The American colonies seceded from England, but the elite in the colonies remained elite and the elite in England also remained the elite. Thus it was not a Revolution at all.
Theirs was in the 1700’s...
Ours is next year!
Thousands of loyalists would disagree. And even some of those elites who remained would be ruined as time went on.
It doesn’t appear people commenting actually read the column. It’s really about how French statist policies have been adopted in the US over the last 100 years and how they’re coming to a head now in the US. Also, the parallel between Marie-Antoinette and Mitt Romney (both wealthy and unfairly demonized) is key.
It was such a disaster Napolean Bonaparte was a breath of fresh air.
The article does become more interesting as it comtinues and turns topical.
“French revolutionaries declaring liberty, equality and fraternity ushered in an anti-democratic period of unlimited governmental power, civil strife and economic despair.”
‘Anti-democratic’? Nothing’s more democratic than a mob- a mob is the epitome of democracy.
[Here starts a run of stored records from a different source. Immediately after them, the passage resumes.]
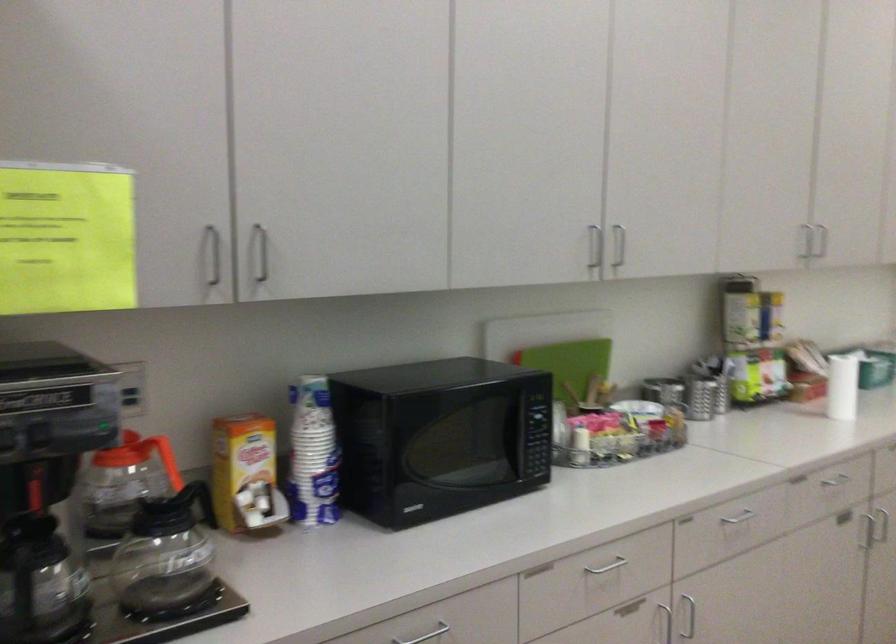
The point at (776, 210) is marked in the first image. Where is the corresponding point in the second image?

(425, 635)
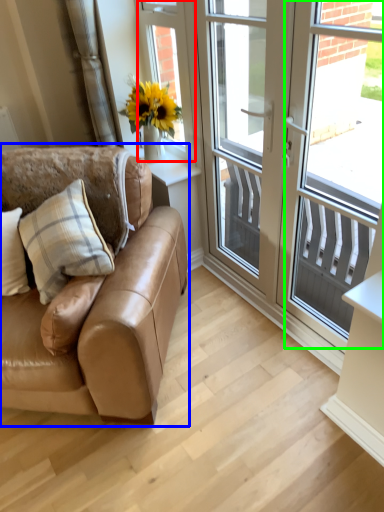
Question: Based on their relative distances, which object is nearer to window screen (highlighted by a red box)? Choose from studio couch (highlighted by a blue box) and window screen (highlighted by a green box).

Choices:
 (A) studio couch
 (B) window screen

Answer: (A)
And unfettered democracy always, always produces dictatorship to provide a countering order in society so it can function and individuals have ‘rights’. Rights are exceptions to the ‘leveling spirit’ of democracy.
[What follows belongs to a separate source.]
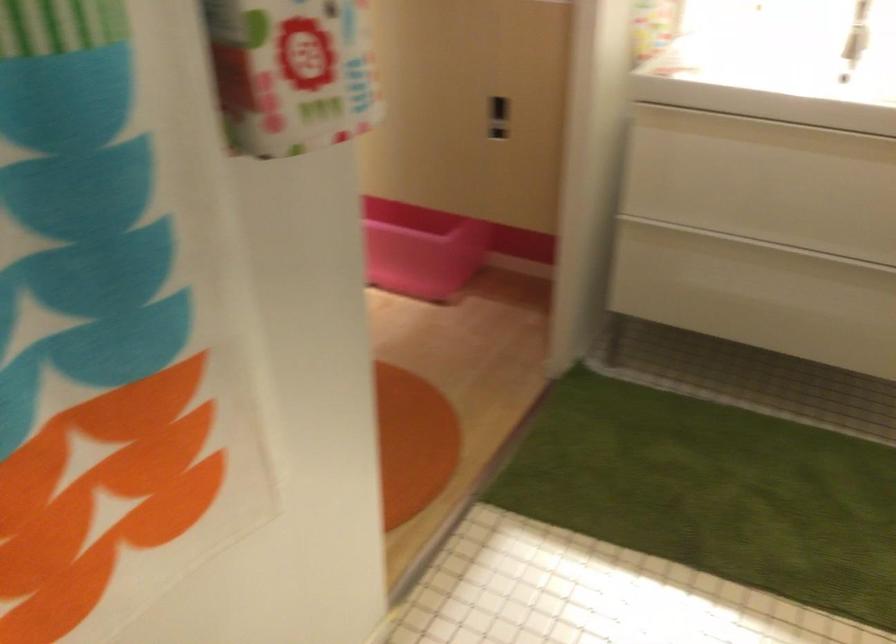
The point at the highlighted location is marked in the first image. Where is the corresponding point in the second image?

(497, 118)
The belief that democracy is good in itself is a fallacy, it is ‘good’ as part of a mixed system.
(Yes I’m very irritated when the terrible aspects of democracy are denied as in the quote. Democracy is a mob where the strong in numbers take from the few.)
The French needed to tear down their feudal society and they never did- though they certainly tried!
We did not have to tear down what we had, we had only to grow on new ways to what we had, which was pretty good.
The statist policies we’ve adopted in the past generation are indeed the consequence of the increased democratization of our government. Naturally.
‘parallel between Marie-Antoinette and Mitt Romney ‘
didn’t catch that. Nice subliminal touch.
Yes, the modern political tragedy started in France.
Got to fly - see tagline.
And what is even more bizarre is that the French think that he is the greatest Frenchman who ever lived.
Seen the edifice they built for him?